| Extrait du texte |
§ §
Mois: août 2015

Seins et Renaissance : le retour de Vénus

Dans une anatomie comme dans la société, les seins font office de précurseurs, voire de révolutionnaires à l’avant-garde de la sexualité d’une femme comme des changements de mentalités.

C’est visible à la Renaissance où la femme prend de la valeur, où « le deuxième sexe se transforme en beau sexe », selon l’expression de Georges Vigarello. La femme, admirable et majoritairement représentée n’est plus la Vierge Marie mais Vénus, l’Aphrodite des Romains. La femme, devenue belle et digne d’être admirée pour ça, devient une déesse. Elle est alors chantée notamment par les poètes de la Pléiade, ceux-là même dont on nous a appris tant de poèmes épicuriens sur l’amour et le temps qui passe et dont on nous a tu les poèmes érotiques aux propos de nature à incendier l’âme des lycées qui les ont vus au programme sans en avoir trop su grand-chose.
§ §
| Données fournies |
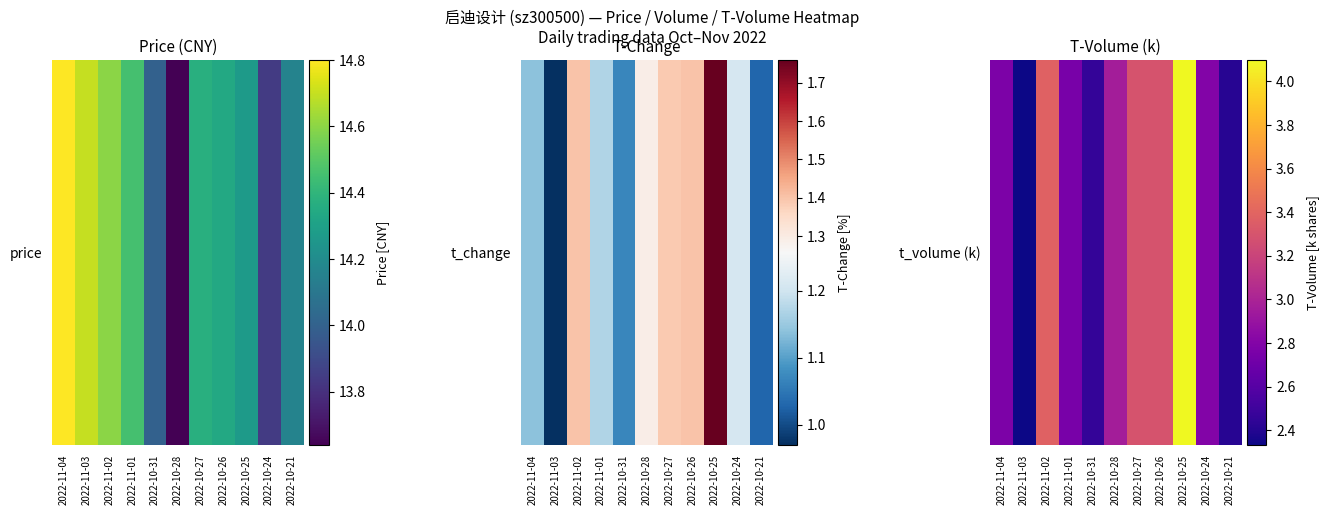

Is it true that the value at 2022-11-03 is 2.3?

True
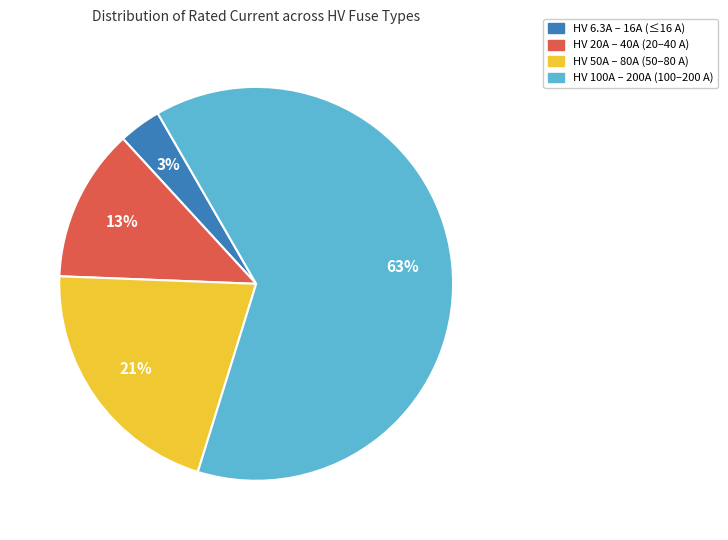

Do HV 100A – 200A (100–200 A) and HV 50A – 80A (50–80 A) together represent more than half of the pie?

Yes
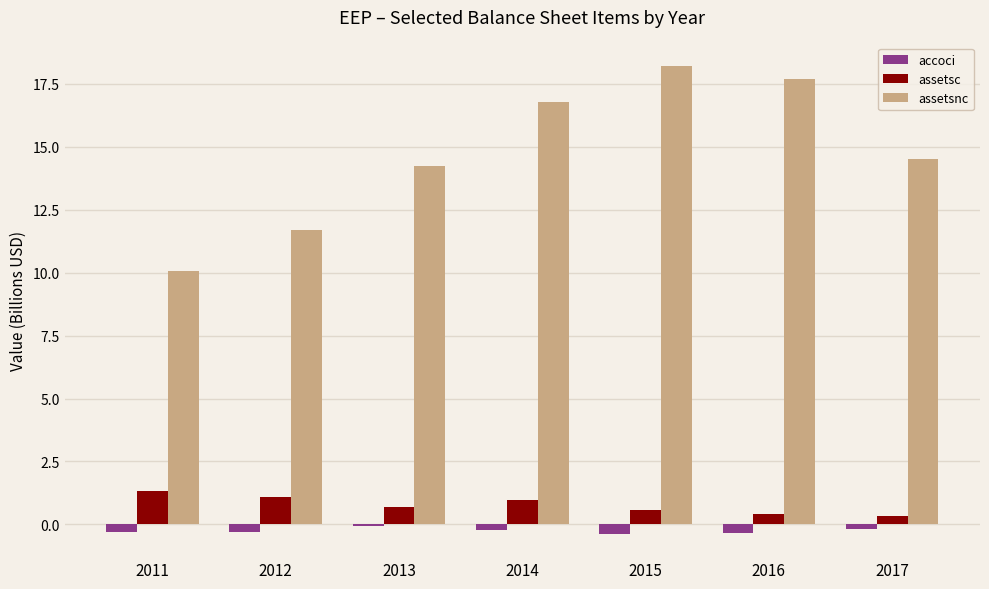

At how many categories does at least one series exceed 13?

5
§ §
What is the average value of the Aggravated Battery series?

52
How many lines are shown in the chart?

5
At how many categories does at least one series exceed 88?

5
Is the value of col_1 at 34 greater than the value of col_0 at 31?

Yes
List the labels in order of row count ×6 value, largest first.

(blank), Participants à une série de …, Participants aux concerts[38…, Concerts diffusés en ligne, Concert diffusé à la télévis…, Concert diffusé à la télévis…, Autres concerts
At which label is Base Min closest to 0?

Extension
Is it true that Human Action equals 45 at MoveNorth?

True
§ §
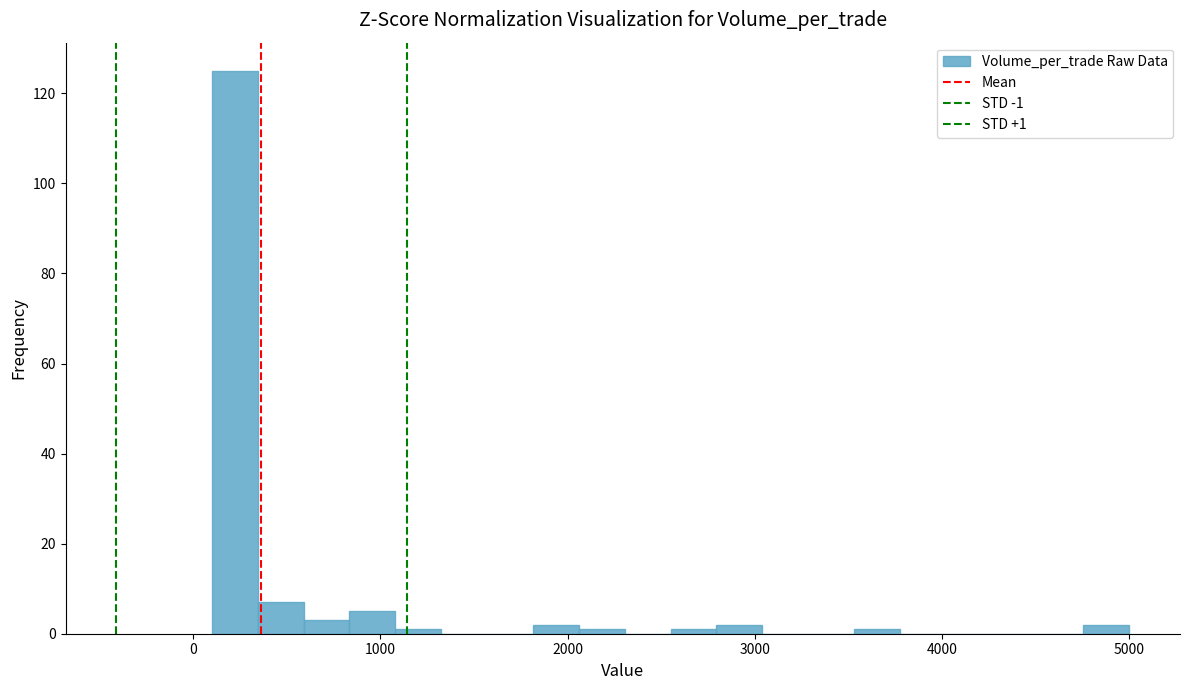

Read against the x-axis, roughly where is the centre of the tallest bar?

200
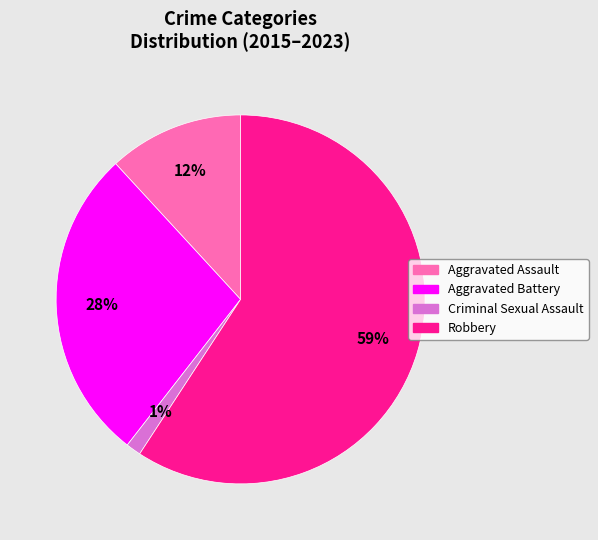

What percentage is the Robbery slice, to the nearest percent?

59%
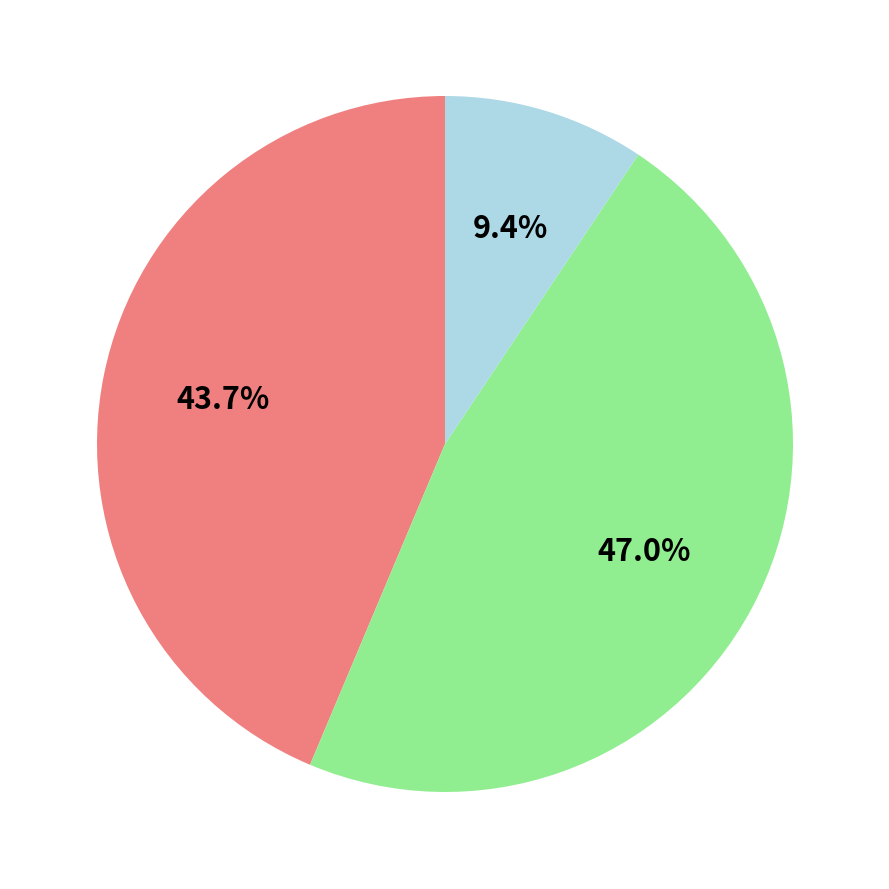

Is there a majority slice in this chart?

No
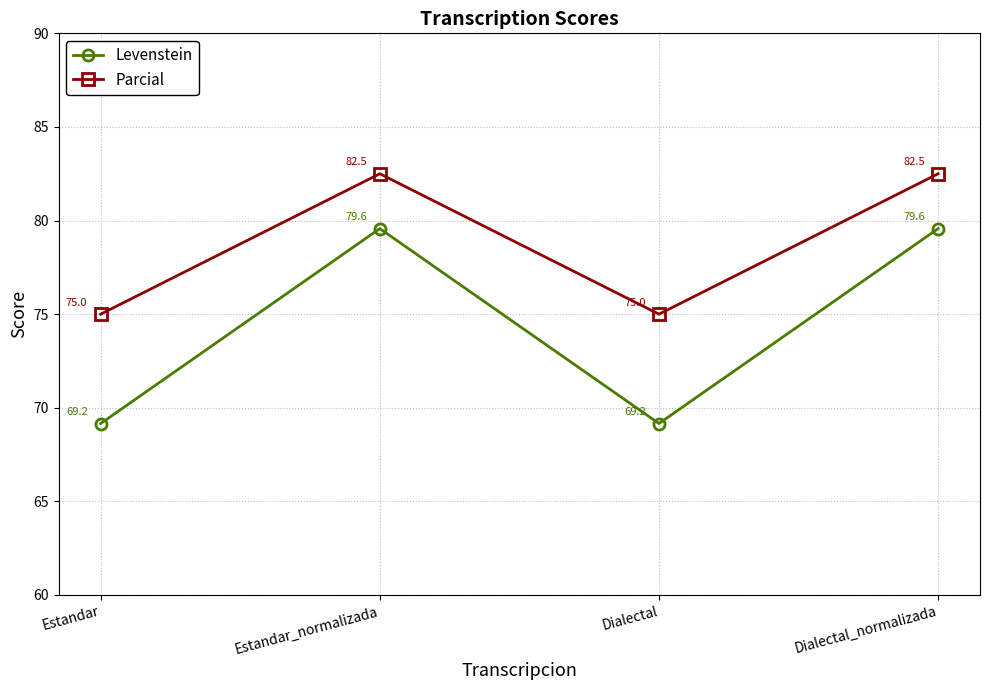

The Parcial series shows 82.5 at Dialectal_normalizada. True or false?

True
§ §
| Consigne |
Transcrivez sans modification le passage de l'extrait sur les seins à la Renaissance qui s'ouvre sur les mots contenant « Dans une anatomie » et se clôt sur « trop su grand-chose. ».

| Réponse |
Dans une anatomie comme dans la société, les seins font office de précurseurs, voire de révolutionnaires à l’avant-garde de la sexualité d’une femme comme des changements de mentalités.

C’est visible à la Renaissance où la femme prend de la valeur, où « le deuxième sexe se transforme en beau sexe », selon l’expression de Georges Vigarello. La femme, admirable et majoritairement représentée n’est plus la Vierge Marie mais Vénus, l’Aphrodite des Romains. La femme, devenue belle et digne d’être admirée pour ça, devient une déesse. Elle est alors chantée notamment par les poètes de la Pléiade, ceux-là même dont on nous a appris tant de poèmes épicuriens sur l’amour et le temps qui passe et dont on nous a tu les poèmes érotiques aux propos de nature à incendier l’âme des lycées qui les ont vus au programme sans en avoir trop su grand-chose.